In the records below, begin at the line containing "staining of benign" and end at the line containing "is a micrograph"; quote every line in that span exactly, including both boundary lines, and no others.

*Input data*:
Start of Block

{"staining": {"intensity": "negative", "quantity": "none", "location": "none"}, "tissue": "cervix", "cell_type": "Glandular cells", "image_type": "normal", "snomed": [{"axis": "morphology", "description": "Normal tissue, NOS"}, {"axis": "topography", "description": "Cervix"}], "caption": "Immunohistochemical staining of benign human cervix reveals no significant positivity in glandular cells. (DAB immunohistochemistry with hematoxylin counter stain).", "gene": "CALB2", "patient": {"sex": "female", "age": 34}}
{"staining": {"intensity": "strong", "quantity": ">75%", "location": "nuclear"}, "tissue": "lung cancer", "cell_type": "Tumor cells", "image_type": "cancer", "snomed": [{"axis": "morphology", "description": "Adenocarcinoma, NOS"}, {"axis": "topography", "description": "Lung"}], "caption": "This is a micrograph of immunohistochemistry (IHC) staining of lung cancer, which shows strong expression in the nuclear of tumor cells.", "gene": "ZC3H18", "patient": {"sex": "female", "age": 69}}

End of Block
Start of Block

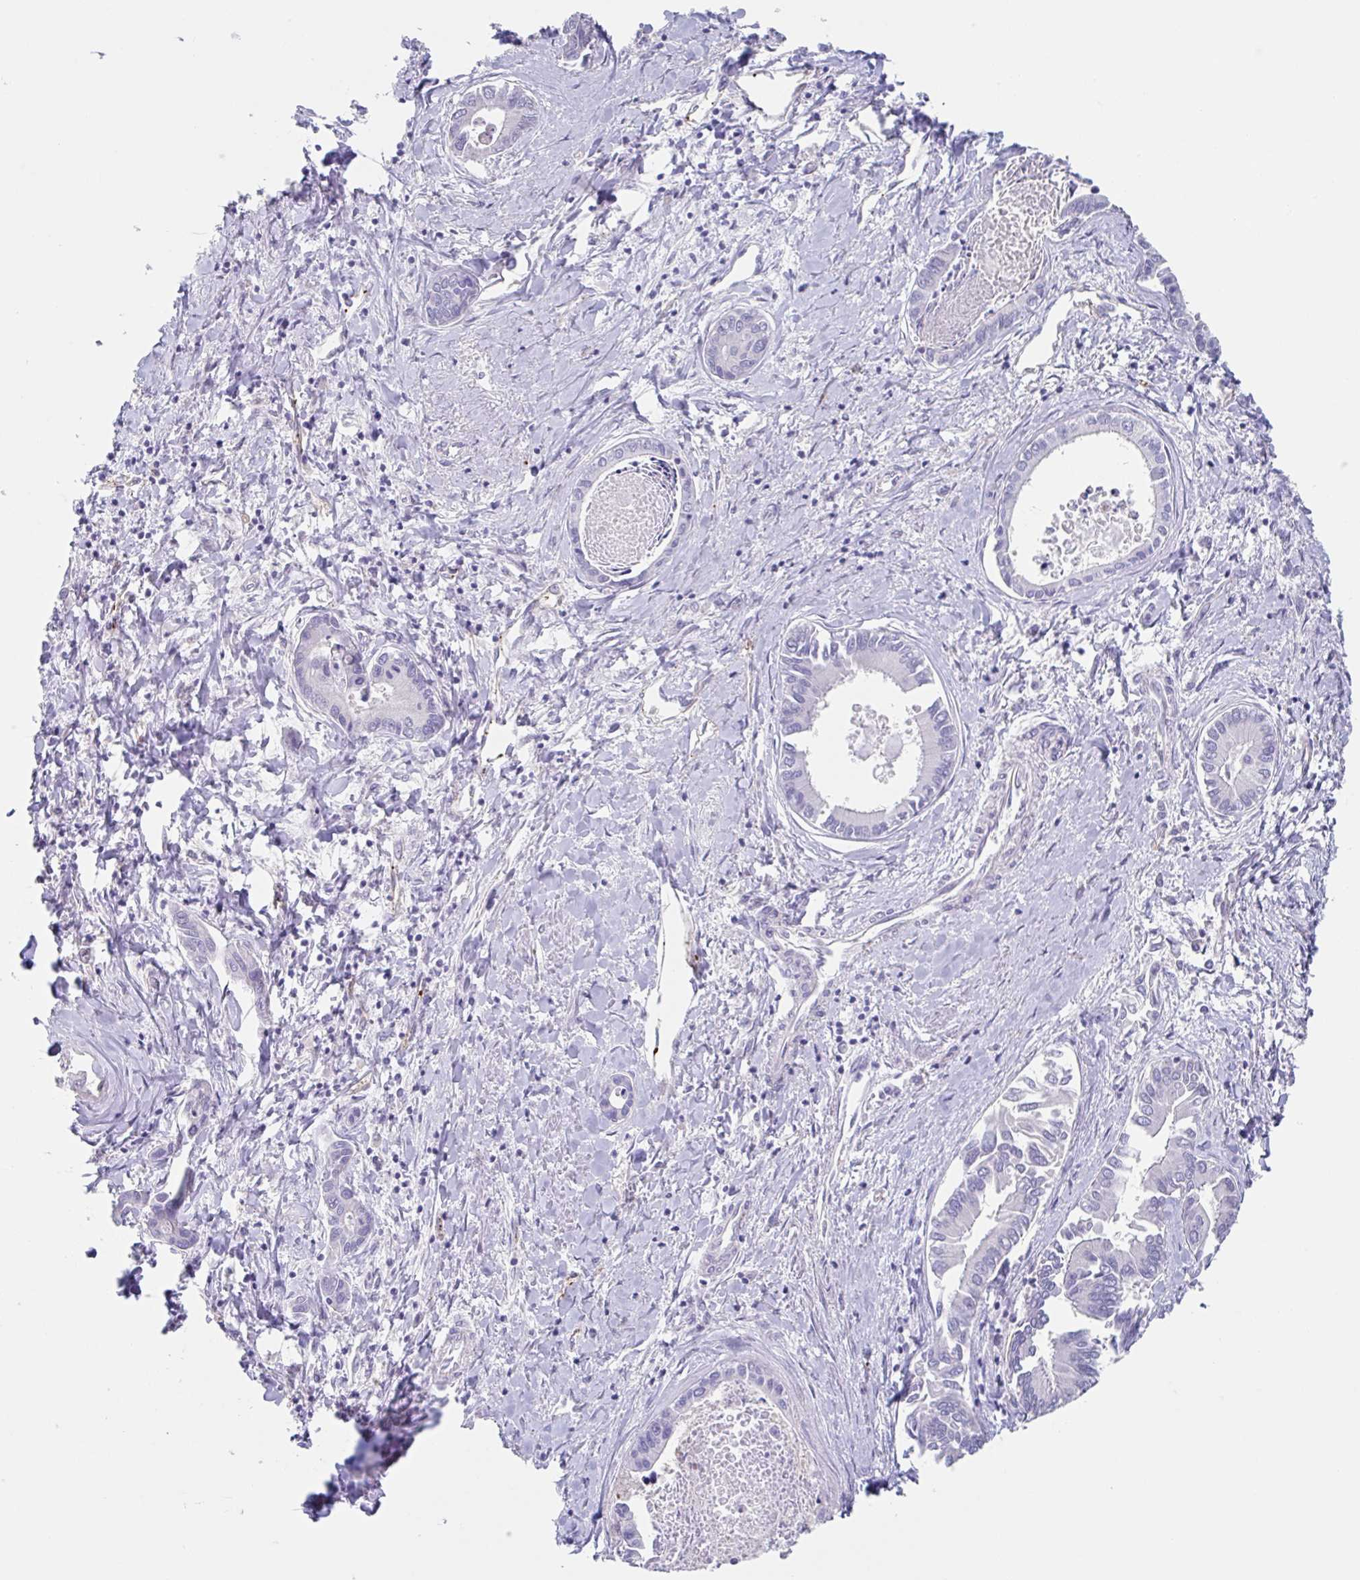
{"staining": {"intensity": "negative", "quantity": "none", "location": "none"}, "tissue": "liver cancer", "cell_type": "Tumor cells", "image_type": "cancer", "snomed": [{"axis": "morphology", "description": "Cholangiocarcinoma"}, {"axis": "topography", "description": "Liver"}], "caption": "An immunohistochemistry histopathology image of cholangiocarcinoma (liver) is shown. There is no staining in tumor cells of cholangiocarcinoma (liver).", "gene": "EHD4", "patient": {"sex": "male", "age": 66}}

End of Block

*The completed task*:
{"staining": {"intensity": "negative", "quantity": "none", "location": "none"}, "tissue": "cervix", "cell_type": "Glandular cells", "image_type": "normal", "snomed": [{"axis": "morphology", "description": "Normal tissue, NOS"}, {"axis": "topography", "description": "Cervix"}], "caption": "Immunohistochemical staining of benign human cervix reveals no significant positivity in glandular cells. (DAB immunohistochemistry with hematoxylin counter stain).", "gene": "CALB2", "patient": {"sex": "female", "age": 34}}
{"staining": {"intensity": "strong", "quantity": ">75%", "location": "nuclear"}, "tissue": "lung cancer", "cell_type": "Tumor cells", "image_type": "cancer", "snomed": [{"axis": "morphology", "description": "Adenocarcinoma, NOS"}, {"axis": "topography", "description": "Lung"}], "caption": "This is a micrograph of immunohistochemistry (IHC) staining of lung cancer, which shows strong expression in the nuclear of tumor cells.", "gene": "ZC3H18", "patient": {"sex": "female", "age": 69}}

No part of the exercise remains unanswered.